Stored data entries
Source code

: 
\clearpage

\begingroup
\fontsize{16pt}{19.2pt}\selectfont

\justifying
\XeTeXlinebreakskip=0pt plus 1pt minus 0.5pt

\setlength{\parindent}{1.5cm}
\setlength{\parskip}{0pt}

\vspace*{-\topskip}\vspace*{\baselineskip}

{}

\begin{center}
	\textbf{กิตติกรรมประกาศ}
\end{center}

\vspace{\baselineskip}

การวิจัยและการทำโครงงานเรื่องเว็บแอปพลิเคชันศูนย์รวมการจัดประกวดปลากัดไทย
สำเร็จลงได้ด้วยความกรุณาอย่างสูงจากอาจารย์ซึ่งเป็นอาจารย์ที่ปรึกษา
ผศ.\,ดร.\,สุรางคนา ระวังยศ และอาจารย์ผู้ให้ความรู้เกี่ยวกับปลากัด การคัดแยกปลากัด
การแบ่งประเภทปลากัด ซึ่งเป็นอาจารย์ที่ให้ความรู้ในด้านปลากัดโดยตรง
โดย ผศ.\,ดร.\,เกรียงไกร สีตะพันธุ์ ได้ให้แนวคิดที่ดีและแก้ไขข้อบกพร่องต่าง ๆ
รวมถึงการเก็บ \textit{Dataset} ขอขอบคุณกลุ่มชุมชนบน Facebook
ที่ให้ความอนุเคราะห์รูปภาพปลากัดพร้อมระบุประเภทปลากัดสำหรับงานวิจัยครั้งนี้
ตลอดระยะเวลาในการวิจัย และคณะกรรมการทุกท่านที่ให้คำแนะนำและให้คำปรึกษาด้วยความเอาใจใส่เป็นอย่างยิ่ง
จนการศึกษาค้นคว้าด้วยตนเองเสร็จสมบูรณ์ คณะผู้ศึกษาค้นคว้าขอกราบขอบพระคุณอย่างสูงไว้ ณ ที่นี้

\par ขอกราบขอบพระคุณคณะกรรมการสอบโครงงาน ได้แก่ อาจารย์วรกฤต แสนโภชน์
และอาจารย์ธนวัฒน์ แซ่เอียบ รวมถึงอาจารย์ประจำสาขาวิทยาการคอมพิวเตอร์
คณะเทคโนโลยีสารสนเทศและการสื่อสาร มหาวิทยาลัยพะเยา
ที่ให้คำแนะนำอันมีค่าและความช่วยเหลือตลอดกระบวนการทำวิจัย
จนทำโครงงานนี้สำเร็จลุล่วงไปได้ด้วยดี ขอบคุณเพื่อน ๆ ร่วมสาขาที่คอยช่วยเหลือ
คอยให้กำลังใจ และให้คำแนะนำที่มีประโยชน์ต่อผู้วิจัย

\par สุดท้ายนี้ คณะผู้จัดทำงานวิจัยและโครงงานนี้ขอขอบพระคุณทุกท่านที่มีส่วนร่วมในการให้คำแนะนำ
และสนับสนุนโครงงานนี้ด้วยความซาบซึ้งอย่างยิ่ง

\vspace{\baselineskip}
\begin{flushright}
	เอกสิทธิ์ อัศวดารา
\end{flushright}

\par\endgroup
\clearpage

## Job item
Quote the records above from their first line through the line containing "คอยให้กำลังใจ และให้", both ends included.

## Answer box
Source code

: 
\clearpage

\begingroup
\fontsize{16pt}{19.2pt}\selectfont

\justifying
\XeTeXlinebreakskip=0pt plus 1pt minus 0.5pt

\setlength{\parindent}{1.5cm}
\setlength{\parskip}{0pt}

\vspace*{-\topskip}\vspace*{\baselineskip}

{}

\begin{center}
	\textbf{กิตติกรรมประกาศ}
\end{center}

\vspace{\baselineskip}

การวิจัยและการทำโครงงานเรื่องเว็บแอปพลิเคชันศูนย์รวมการจัดประกวดปลากัดไทย
สำเร็จลงได้ด้วยความกรุณาอย่างสูงจากอาจารย์ซึ่งเป็นอาจารย์ที่ปรึกษา
ผศ.\,ดร.\,สุรางคนา ระวังยศ และอาจารย์ผู้ให้ความรู้เกี่ยวกับปลากัด การคัดแยกปลากัด
การแบ่งประเภทปลากัด ซึ่งเป็นอาจารย์ที่ให้ความรู้ในด้านปลากัดโดยตรง
โดย ผศ.\,ดร.\,เกรียงไกร สีตะพันธุ์ ได้ให้แนวคิดที่ดีและแก้ไขข้อบกพร่องต่าง ๆ
รวมถึงการเก็บ \textit{Dataset} ขอขอบคุณกลุ่มชุมชนบน Facebook
ที่ให้ความอนุเคราะห์รูปภาพปลากัดพร้อมระบุประเภทปลากัดสำหรับงานวิจัยครั้งนี้
ตลอดระยะเวลาในการวิจัย และคณะกรรมการทุกท่านที่ให้คำแนะนำและให้คำปรึกษาด้วยความเอาใจใส่เป็นอย่างยิ่ง
จนการศึกษาค้นคว้าด้วยตนเองเสร็จสมบูรณ์ คณะผู้ศึกษาค้นคว้าขอกราบขอบพระคุณอย่างสูงไว้ ณ ที่นี้

\par ขอกราบขอบพระคุณคณะกรรมการสอบโครงงาน ได้แก่ อาจารย์วรกฤต แสนโภชน์
และอาจารย์ธนวัฒน์ แซ่เอียบ รวมถึงอาจารย์ประจำสาขาวิทยาการคอมพิวเตอร์
คณะเทคโนโลยีสารสนเทศและการสื่อสาร มหาวิทยาลัยพะเยา
ที่ให้คำแนะนำอันมีค่าและความช่วยเหลือตลอดกระบวนการทำวิจัย
จนทำโครงงานนี้สำเร็จลุล่วงไปได้ด้วยดี ขอบคุณเพื่อน ๆ ร่วมสาขาที่คอยช่วยเหลือ
คอยให้กำลังใจ และให้คำแนะนำที่มีประโยชน์ต่อผู้วิจัย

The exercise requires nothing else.